The announcement represents a turnaround in Bolivia's foreign policy following the resignation of Evo Morales, a socialist who quit after a disputed election that sparked massive protests.
Karen Longaric, the foreign minister of Bolivia's interim Government, also said the country is leaving the Union of South American Nations, known by its Spanish acronym UNASUR. The
group was set up in 2008 by Venezuela's Hugo Chávez and other leftists to support regional integration efforts and counter US influence in South America.
Longaric also says Bolivia is no longer a part of ALBA, a regional group that espouses socialist ideology.
In the meantime, Bolivia's interim leader says Evo Morales will have to “answer to justice for electoral fraud” if he returns home.
Interim president Jeanine Áñez made the comment during a news conference a day after Morales insisted from asylum in Mexico that he remains the country's legitimate president because his resignation was forced by the military and wasn't formally accepted by Congress.

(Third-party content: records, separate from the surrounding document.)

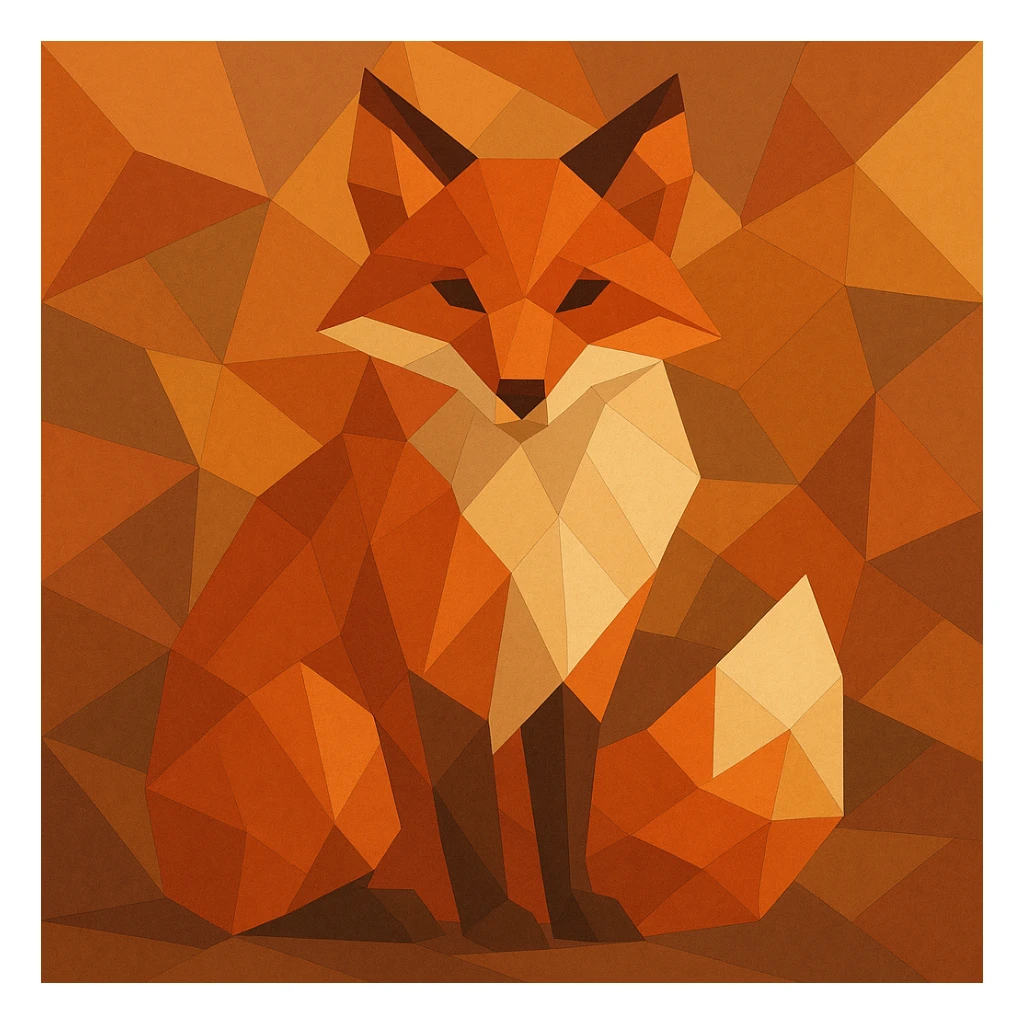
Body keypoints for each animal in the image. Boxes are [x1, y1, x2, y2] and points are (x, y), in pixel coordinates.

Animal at [146, 69, 841, 950]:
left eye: (583, 294)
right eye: (454, 292)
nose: (520, 391)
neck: (531, 511)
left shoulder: (572, 659)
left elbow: (562, 809)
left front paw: (574, 918)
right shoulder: (427, 662)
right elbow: (463, 809)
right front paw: (494, 925)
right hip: (335, 731)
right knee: (274, 910)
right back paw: (400, 913)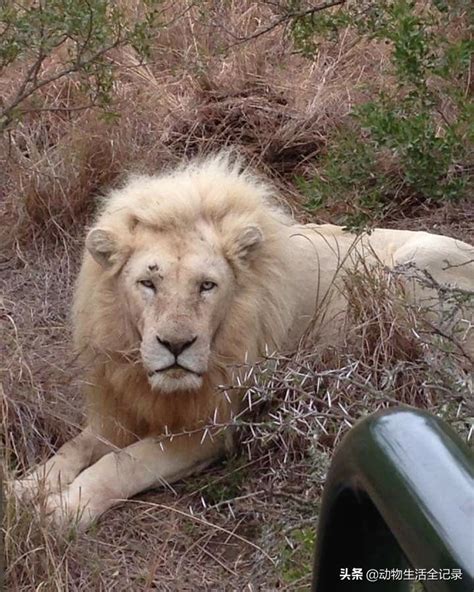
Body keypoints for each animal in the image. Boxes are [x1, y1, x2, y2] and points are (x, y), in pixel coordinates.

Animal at [12, 154, 474, 528]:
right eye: (148, 283)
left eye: (207, 286)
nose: (175, 346)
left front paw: (65, 508)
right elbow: (75, 448)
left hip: (412, 265)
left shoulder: (211, 428)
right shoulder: (119, 410)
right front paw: (25, 488)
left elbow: (122, 463)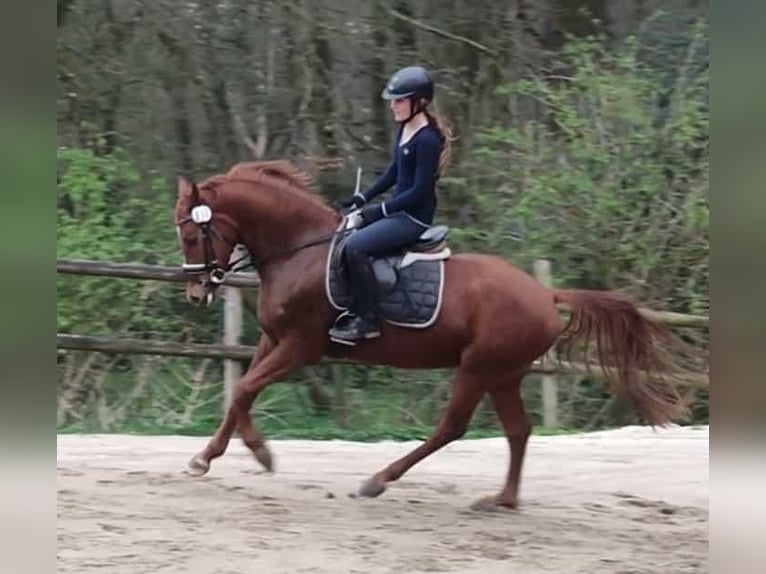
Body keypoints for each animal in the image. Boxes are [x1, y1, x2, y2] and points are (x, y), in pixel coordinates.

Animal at [174, 160, 688, 510]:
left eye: (194, 236)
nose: (197, 293)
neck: (298, 250)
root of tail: (545, 293)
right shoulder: (272, 340)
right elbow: (240, 394)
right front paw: (209, 457)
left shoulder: (301, 347)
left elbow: (244, 388)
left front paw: (260, 454)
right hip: (504, 374)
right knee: (518, 431)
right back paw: (501, 500)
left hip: (478, 368)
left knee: (452, 428)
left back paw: (379, 480)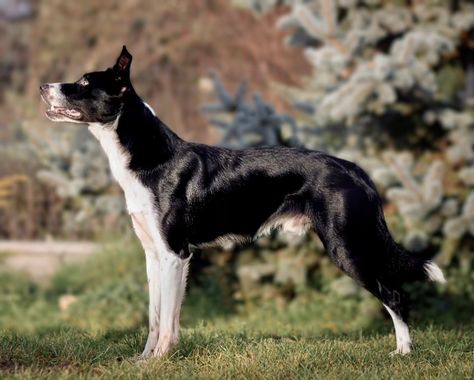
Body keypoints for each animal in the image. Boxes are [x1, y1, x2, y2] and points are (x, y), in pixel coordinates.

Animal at [39, 46, 444, 358]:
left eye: (84, 83)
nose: (43, 86)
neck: (151, 158)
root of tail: (355, 169)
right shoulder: (154, 255)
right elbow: (155, 318)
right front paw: (143, 361)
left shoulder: (175, 254)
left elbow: (167, 319)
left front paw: (160, 361)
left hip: (347, 247)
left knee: (394, 295)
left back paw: (403, 352)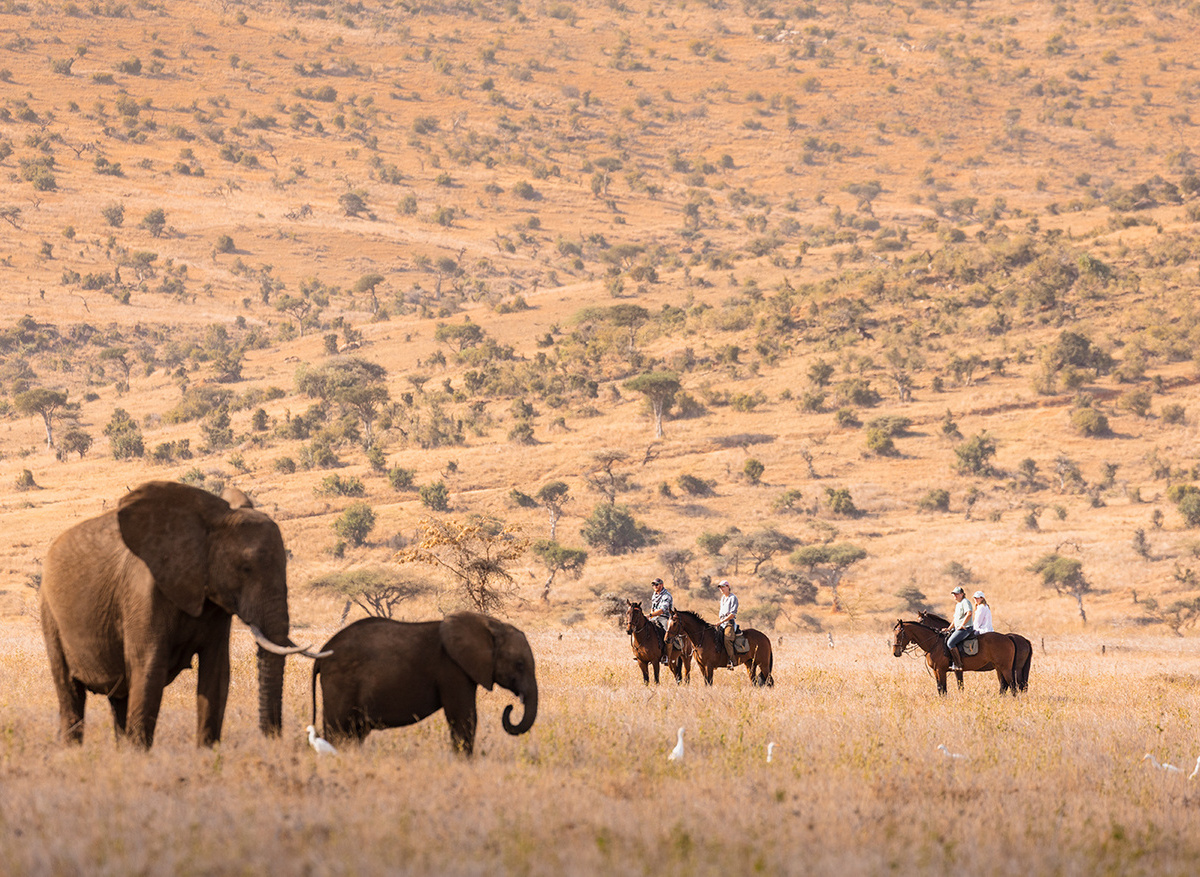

Añez was the top-ranking Senate opposition official when Morales resigned Sunday and says that the resignation of everyone else in the chain of succession left her with the presidency.
Morales left following massive demonstrations across the country alleging fraud in the October 20 presidential election — irregularities certified by a team of auditors from the Organization of American States. Morales had claimed victory in his bid for a fourth term in office.
Áñez said Morales “left on his own. Nobody threw him out.”